O médico Marcelo Adriano, explica no estado o trabalho de diagnóstico da doença é feito de forma eficaz e que até o momento já foram investigados 400 casos, destes 7 foram confirmados.

“Não há motivo para pânico, desde 2013 que fazemos um monitoramento ativo de todas síndromes neurológicas em pacientes que apresentem um quadro de febre do Nilo e que procure atendimento em todo estado seja na rede privada ou pública, Por isso, o principal é que a população evite contato com o vírus transmissor e não deixe se formem criadouros”, diz.

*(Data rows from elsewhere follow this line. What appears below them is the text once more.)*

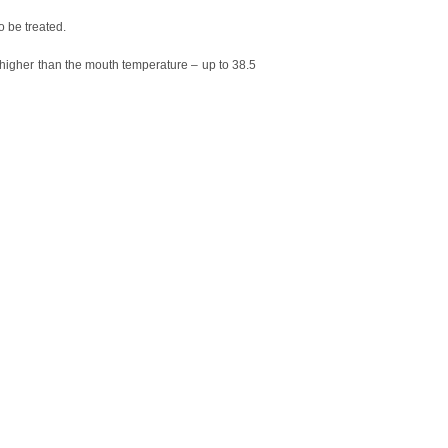
o be treated.
is higher than the mouth temperature – up to 38.5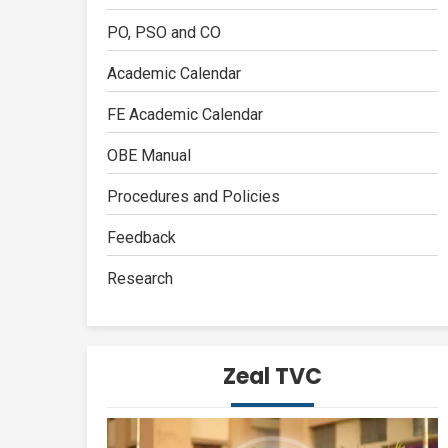
PO, PSO and CO
Academic Calendar
FE Academic Calendar
OBE Manual
Procedures and Policies
Feedback
Research
Zeal TVC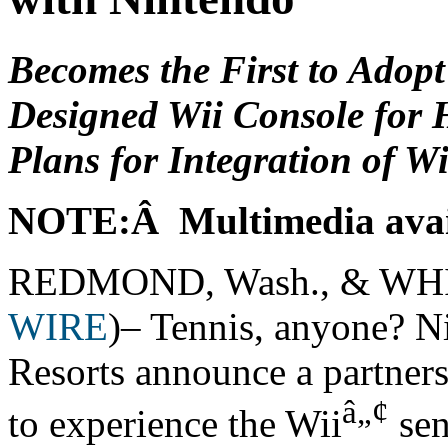
Becomes the First to Adop
Designed Wii Console for 
Plans for Integration of Wi
NOTE:Â Multimedia avai
REDMOND, Wash., & WHI
WIRE
)– Tennis, anyone? N
Resorts announce a partners
â„¢
to experience the Wii
sen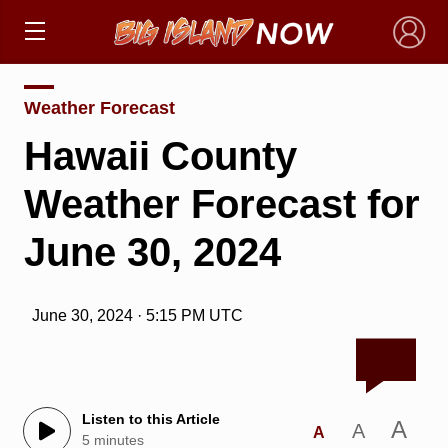
×
Weather Forecast
Hawaii County
Weather Forecast for
June 30, 2024
June 30, 2024 · 5:15 PM UTC
Listen to this Article
A
A
A
5 minutes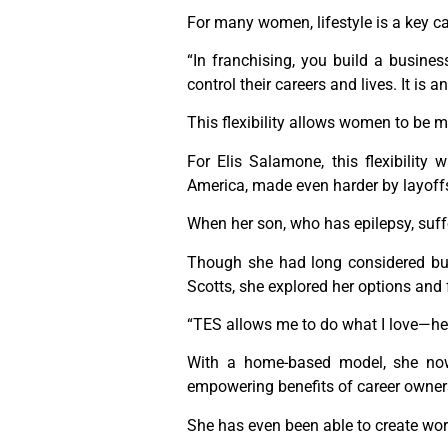
For many women, lifestyle is a key car
“In franchising, you build a busine
control their careers and lives. It is 
This flexibility allows women to be 
For Elis Salamone, this flexibility 
America, made even harder by layoffs 
When her son, who has epilepsy, suff
Though she had long considered bu
Scotts, she explored her options and
“TES allows me to do what I love—help
With a home-based model, she now
empowering benefits of career owner
She has even been able to create work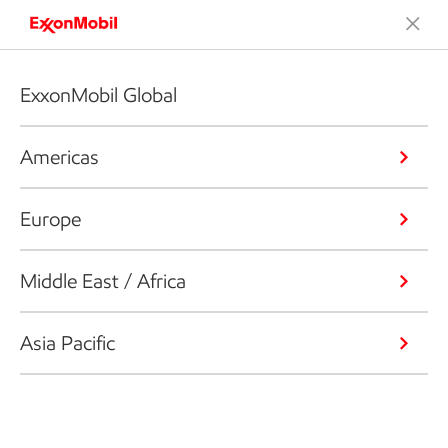
ExxonMobil Global
Americas
Europe
Middle East / Africa
Asia Pacific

Paciente estava em tratamento no Hospital Natan Portella – Foto: O Dia

Os outros seis casos correspondem a pacientes residentes nos municípios de Aroeiras do Itaim, identificado em 24; em Picos, identificado em 2017, em Piripiri, também identificado em 2017; em Lagoa Alegre, identificado em 2019, em Teresina, diagnosticado em 2019 e em Amarante, também diagnosticado em 2019.

Monitoramento e prevenção

Desde 2013, a Secretaria Estadual de Saúde vem fazendo o monitoramento dos casos suspeitos da Febre do Nilo Ocidental no Piauí. A unidade médica de referência para o diagnóstico da doença é o Hospital de Doenças Tropicais Natan Portella. Como forma de prevenção, a Sesapi orienta que sejam tomadas medidas semelhantes às do combate à dengue, Zika e Chikungunya: evitar a proliferação de criadouros e o contato com mosquitos transmissores.